Some time later, Pwyll and his noblemen ascend the mound of Gorsedd Arberth and witness the arrival of Rhiannon, appearing to them as a beautiful woman dressed in gold silk brocade and riding a shining white horse. Pwyll sends his best horsemen after her, but she always remains ahead of them, though her horse never does more than amble. After three days he finally calls out to her asking her to stop. Rhiannon does so immediately and says she will gladly stop and it would have been better for the horse if he had asked sooner. She then tells him she has come seeking him because she would rather marry him than her fiance, Gwawl ap Clud. They set their wedding day a year after their first meeting and on that day Pwyll sets out for the court of Hyfaidd Hen. At their wedding feast a man shows up and asks to make a request of Pwyll who replies the man may have whatever he asks for. The man then reveals himself as Gwawl ap Clud and asks for Rhiannon and the wedding feast, which Pwyll is obliged to give. Rhiannon, unhappy with this turn of events explains that the feast is hers and not Pwyll's to give away and it has already been promised to the guests and hosts. She explains that after another year an equal feast will be prepared for her and Gwawl ap Clud, and he leaves back to his realm. One year later the day of the feast arrives and now it is Pwyll Pen Annwfn who comes to the wedding feast, in disguise and with an enchanted bag given to him by Rhiannon, to ask for a request. Gwawl ap Clud, being more clever than Pwyll replies that if the request is reasonable he shall have it. Pwyll then asks for only enough food to fill his bag and Gwawl ap Clud complies. The bag being enchanted though, could not be filled and eventually Gwawl ap Clud himself enters the bag to honour his promise and Pwyll closes it and the bag is hung and struck repeatedly by Pwyll's men.

Under the advice of his noblemen, Pwyll and Rhiannon attempt to supply an heir to the kingdom and eventually a boy is born. However, on the night of his birth, he disappears while in the care of six of Rhiannon's ladies-in-waiting. To avoid the king's wrath, the ladies smear dog's blood onto a sleeping Rhiannon, claiming that she had committed infanticide and cannibalism through eating and "destroying" her child. Rhiannon is forced to do penance for her crime.
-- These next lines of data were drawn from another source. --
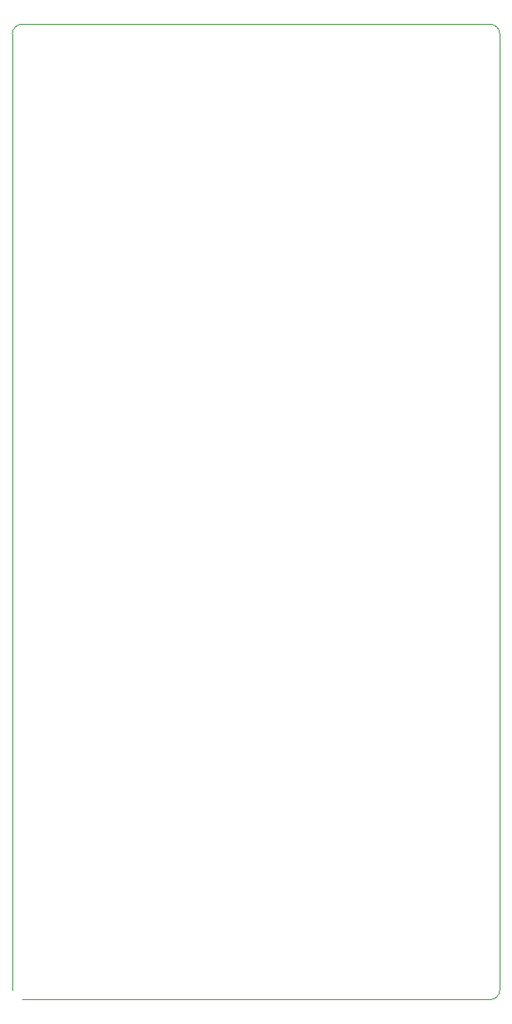
<source format=gko>
G04*
G04 #@! TF.GenerationSoftware,Altium Limited,Altium Designer,21.4.1 (30)*
G04*
G04 Layer_Color=16711935*
%FSLAX25Y25*%
%MOIN*%
G70*
G04*
G04 #@! TF.SameCoordinates,7EEB5CCF-43E0-40BE-B5BA-AD8CC80F1960*
G04*
G04*
G04 #@! TF.FilePolarity,Positive*
G04*
G01*
G75*
%ADD47C,0.00000*%
D47*
X3937Y393701D02*
G03*
X0Y389764I0J-3937D01*
G01*
X196850D02*
G03*
X192913Y393701I-3937J0D01*
G01*
Y0D02*
G03*
X196850Y3937I0J3937D01*
G01*
X3937Y393701D02*
X192913D01*
X196850Y3937D02*
Y389764D01*
X3937Y0D02*
X192913D01*
X0Y3937D02*
Y389764D01*
M02*

</source>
The child is discovered outside a stable by an ex-vassal of Pwyll's, Teyrnon, the lord of Gwent Is Coed. He and his wife claim the boy as their own and name him Gwri Wallt Euryn (English: Gwri of the Golden hair), for "all the hair on his head was as yellow as gold." The child grows to adulthood at a superhuman pace and, as he matures, his likeness to Pwyll grows more obvious and, eventually, Teyrnon realises Gwri's true identity. The boy is eventually reunited with Pwyll and Rhiannon and is renamed Pryderi, meaning "caution".

The tale ends with Pwyll's death and Pryderi's ascension to the throne.